To this letter of Goldstein & Co., the insurance company replied that the letter would be forwarded to its manager for the Southern States at Atlanta, Ga., “who will look after the adjustment.” This cannot be regarded as a recognition of the policy for at the time it was written the insurance company had no knowledge of the facts which affected its validity. There can be no ratification where there is not full knowledge of all the material facts. Schutz v. Jordan, 141 U. S. 213, 11 Sup. Ct. 906, 35 L. Ed. 705; Weber v. Bridgman, 113 N. Y. 600, 21 N. E. 985; Foote v. Cotting, 195 Mass. 55, 80 N. E. 55, 15 L. R. A. (N. S.) 693; Sill v. Pate, 230 Ill. 39, 82 N. E. 356; Goodwin v. East Hartford, 70 Conn. 18, 38 Atl. 876; Daley v. Iselin, 218 Pa. 515, 67 Atl. 837; Belcher v. Manchester Building, etc., Ass’n, 74 N. J. Law, 833, 67 Atl. 399.

[7] Then followed on April 27, 1909, a letter addressed to Kline Bros. & Co., written by the manager of the insurance company, notifying the former:

“That we have just learned after diligent inquiry that the above numbered policy * * * which you hold was void from its incipiency. Said policy is not, and never was a contract of this company, and we further notify you that this company hereby specifically denies any liability whatever under said policy.”

*908This amounted to a final repudiation of the contract by the insur-' anee company, and prior to that there is nothing in the record which can be accepted as proof of a ratification by Kline Bros. & Co., of the unauthorized action of McIntosh in taking out the policy on March 16, 1909, even if we assume that his action was capable of ratification after the loss.
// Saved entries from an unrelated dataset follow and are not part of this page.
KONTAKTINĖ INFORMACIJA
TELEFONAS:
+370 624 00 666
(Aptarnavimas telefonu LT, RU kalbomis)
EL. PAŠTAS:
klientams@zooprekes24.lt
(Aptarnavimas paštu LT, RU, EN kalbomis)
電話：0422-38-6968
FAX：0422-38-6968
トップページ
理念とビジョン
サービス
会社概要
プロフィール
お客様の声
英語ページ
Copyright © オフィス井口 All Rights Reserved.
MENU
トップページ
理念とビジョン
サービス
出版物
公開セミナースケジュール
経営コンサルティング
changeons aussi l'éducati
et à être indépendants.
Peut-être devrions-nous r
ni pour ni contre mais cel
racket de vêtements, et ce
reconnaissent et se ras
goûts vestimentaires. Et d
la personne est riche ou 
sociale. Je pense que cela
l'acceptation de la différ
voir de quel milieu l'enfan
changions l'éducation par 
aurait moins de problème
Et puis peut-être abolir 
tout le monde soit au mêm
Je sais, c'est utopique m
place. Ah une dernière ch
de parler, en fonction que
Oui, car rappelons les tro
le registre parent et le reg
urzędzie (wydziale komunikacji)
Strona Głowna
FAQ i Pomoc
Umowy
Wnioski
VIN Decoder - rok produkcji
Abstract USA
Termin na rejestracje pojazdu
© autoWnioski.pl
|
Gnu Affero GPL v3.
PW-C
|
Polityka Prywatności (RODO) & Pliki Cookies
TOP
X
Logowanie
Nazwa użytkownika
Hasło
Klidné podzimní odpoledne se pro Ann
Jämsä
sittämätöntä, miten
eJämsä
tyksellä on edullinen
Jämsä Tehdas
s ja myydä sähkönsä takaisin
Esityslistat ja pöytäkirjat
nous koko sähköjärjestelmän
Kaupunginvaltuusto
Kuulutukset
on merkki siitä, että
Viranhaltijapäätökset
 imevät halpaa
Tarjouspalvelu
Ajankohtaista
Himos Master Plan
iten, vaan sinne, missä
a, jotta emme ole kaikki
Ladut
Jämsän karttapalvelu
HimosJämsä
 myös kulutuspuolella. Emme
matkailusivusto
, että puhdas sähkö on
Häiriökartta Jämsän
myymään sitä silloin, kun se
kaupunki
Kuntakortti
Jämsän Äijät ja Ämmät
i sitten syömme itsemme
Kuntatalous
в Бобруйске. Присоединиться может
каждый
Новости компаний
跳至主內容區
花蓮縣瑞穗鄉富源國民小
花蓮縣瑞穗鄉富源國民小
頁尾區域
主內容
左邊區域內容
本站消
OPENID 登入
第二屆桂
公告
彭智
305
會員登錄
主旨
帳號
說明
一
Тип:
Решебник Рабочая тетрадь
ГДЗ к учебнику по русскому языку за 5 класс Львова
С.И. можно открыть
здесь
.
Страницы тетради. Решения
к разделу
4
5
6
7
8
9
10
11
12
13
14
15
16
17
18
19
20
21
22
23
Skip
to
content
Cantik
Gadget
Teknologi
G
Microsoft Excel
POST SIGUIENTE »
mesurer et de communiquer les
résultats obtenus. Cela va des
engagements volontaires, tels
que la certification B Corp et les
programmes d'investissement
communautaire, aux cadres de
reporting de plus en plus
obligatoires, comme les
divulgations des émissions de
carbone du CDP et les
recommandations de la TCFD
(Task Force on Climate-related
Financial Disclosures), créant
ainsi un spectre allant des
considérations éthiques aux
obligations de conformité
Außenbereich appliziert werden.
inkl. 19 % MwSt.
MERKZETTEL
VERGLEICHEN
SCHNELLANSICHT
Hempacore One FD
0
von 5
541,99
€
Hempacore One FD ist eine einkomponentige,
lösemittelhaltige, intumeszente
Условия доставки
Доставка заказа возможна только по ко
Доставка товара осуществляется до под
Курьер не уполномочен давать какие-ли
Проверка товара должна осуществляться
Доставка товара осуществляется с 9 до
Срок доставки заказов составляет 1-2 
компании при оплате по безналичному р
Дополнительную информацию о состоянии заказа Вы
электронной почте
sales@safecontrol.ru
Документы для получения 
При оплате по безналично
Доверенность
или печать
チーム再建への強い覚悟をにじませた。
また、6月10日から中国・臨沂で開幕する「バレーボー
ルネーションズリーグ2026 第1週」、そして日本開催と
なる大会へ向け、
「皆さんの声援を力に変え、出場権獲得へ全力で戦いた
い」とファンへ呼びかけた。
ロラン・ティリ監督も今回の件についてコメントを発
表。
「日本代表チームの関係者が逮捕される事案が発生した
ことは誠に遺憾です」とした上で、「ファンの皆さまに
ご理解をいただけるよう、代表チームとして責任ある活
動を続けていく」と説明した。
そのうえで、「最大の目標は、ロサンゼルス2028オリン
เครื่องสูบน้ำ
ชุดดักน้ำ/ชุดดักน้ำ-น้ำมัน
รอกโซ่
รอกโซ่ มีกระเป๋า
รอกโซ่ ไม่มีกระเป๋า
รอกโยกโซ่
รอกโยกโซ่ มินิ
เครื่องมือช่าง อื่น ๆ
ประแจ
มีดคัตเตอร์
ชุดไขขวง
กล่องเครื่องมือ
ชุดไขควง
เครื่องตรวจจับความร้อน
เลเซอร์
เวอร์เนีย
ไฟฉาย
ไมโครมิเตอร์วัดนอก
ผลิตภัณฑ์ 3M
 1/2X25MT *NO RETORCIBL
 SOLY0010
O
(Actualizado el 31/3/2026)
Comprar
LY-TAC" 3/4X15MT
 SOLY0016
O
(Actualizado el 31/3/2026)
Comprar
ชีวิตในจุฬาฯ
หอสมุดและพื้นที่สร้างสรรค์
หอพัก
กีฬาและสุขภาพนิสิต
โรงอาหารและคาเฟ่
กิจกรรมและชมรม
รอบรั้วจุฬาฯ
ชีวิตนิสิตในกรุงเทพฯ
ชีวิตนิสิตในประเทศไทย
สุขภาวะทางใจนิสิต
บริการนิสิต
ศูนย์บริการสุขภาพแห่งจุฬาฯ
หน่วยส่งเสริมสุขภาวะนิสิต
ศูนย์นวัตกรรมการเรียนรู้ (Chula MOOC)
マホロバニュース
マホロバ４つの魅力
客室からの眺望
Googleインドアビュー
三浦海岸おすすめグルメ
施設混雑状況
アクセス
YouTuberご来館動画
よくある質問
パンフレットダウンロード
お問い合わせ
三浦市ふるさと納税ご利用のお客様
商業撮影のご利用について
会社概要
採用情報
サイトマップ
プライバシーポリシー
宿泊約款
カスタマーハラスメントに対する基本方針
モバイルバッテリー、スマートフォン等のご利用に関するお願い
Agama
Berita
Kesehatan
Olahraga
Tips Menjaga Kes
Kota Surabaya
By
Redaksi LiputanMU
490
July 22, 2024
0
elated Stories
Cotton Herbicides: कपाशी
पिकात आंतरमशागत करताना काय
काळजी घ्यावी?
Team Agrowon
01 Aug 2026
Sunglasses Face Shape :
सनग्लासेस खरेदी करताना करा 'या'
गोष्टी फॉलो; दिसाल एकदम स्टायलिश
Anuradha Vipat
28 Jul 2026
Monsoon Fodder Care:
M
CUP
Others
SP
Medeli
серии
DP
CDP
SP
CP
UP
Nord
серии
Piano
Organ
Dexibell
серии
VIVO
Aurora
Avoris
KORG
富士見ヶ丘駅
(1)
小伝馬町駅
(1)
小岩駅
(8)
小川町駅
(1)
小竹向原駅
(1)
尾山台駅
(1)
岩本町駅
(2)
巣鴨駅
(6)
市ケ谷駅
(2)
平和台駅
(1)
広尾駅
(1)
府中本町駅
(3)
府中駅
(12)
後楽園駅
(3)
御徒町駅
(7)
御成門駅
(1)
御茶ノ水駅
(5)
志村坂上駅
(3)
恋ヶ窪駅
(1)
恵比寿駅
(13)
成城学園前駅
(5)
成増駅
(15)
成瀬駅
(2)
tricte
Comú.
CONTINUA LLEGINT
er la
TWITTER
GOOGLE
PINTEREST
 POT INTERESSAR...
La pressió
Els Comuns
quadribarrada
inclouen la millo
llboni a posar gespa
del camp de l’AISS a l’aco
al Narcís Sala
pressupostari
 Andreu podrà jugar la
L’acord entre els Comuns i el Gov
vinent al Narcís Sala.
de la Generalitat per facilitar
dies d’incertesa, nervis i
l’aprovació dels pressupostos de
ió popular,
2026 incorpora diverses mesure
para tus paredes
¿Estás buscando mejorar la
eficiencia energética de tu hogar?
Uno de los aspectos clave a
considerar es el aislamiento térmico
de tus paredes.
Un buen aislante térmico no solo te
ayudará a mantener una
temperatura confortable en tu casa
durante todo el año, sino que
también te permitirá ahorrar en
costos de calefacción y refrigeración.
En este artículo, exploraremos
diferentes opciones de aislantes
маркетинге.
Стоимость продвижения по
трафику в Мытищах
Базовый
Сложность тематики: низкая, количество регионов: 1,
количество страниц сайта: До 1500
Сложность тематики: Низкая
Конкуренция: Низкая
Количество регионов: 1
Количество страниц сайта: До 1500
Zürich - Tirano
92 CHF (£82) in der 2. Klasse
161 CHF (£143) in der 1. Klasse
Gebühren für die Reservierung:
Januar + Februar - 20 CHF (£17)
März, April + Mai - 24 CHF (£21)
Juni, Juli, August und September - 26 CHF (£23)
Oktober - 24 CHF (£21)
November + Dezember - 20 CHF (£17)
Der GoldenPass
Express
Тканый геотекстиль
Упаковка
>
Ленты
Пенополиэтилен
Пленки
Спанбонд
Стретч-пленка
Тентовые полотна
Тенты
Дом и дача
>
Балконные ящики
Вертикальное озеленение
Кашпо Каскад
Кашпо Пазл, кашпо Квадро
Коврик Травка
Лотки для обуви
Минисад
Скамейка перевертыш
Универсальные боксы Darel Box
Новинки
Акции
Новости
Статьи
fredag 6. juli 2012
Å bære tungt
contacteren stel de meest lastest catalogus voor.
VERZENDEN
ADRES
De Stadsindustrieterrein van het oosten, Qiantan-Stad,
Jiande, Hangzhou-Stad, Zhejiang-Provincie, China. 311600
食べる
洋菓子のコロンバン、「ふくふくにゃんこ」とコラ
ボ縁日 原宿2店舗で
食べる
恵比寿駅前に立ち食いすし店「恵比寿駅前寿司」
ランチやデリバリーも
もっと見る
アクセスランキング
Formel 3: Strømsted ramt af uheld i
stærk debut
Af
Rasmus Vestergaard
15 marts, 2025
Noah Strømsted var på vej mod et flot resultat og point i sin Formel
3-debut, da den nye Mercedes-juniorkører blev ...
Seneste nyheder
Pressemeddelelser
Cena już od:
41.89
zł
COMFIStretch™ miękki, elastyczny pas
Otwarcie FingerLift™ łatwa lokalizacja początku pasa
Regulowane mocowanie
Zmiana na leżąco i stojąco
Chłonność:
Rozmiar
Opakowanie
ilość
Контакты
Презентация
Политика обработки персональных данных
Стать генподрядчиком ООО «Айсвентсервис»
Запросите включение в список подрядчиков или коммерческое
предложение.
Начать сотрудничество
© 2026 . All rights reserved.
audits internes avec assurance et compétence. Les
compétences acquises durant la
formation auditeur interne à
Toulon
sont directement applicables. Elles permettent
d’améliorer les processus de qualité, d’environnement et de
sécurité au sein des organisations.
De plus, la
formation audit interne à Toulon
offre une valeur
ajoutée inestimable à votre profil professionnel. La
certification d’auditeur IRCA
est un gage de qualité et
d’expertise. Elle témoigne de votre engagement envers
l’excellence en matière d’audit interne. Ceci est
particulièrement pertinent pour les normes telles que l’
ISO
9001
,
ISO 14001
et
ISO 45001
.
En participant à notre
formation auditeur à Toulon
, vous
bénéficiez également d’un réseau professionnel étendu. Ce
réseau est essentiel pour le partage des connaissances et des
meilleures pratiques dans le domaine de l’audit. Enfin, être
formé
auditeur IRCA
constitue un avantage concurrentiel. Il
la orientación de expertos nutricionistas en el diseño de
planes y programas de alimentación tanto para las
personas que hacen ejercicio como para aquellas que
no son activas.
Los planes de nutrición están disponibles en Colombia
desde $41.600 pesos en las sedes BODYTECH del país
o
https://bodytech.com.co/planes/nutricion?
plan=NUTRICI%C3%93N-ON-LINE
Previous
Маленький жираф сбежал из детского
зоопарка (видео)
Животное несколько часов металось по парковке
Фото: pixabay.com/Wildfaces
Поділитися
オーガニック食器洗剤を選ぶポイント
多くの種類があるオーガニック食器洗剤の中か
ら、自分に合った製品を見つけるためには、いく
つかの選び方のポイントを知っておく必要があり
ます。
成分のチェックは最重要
According to.some of the authorities, in order to sustain the action on this policy, it would be necessary to show not only that there was ratification of the policy by Kline Bros. & Co., but also ratification by the insurance company. The theory being that inasmuch as the obligations of a contract must be mutual, if when the policy was issued Kline Bros. & Co. was not bound, the insurance company was not bound. In Mechem on Agency, § 179, that writer says:

“The principle, however, as has been seen, may by his subsequent affirmance become bound by the contract, but it is obvious that, unless the other party has expressly agreed to that effect, it cannot rest with the principal alone to bind the other party also to the contract. That can be done only by some act on the part of the other party signifying his present consent to be bound.”

Upon this proposition the authorities are conflicting, and we do not find it necessary at this time to say whether we regard as correct the rule stated by this author. It is enough for the purposes of this case for us to say that there is no doubt that, until ratification had taken place, the insurance company was free to withdraw from the contract and that it did so withdraw by the notification given on April 27th, which was prior to any valid ratification by Kline Bros. & Co.

In the second case, the title of which stands at the head of this opinion, the essential facts are the same as in the first case considered ■except that the amount of the policy in question is in the latter case $4,000.

The judgment in each of the cases is affirmed, with costs.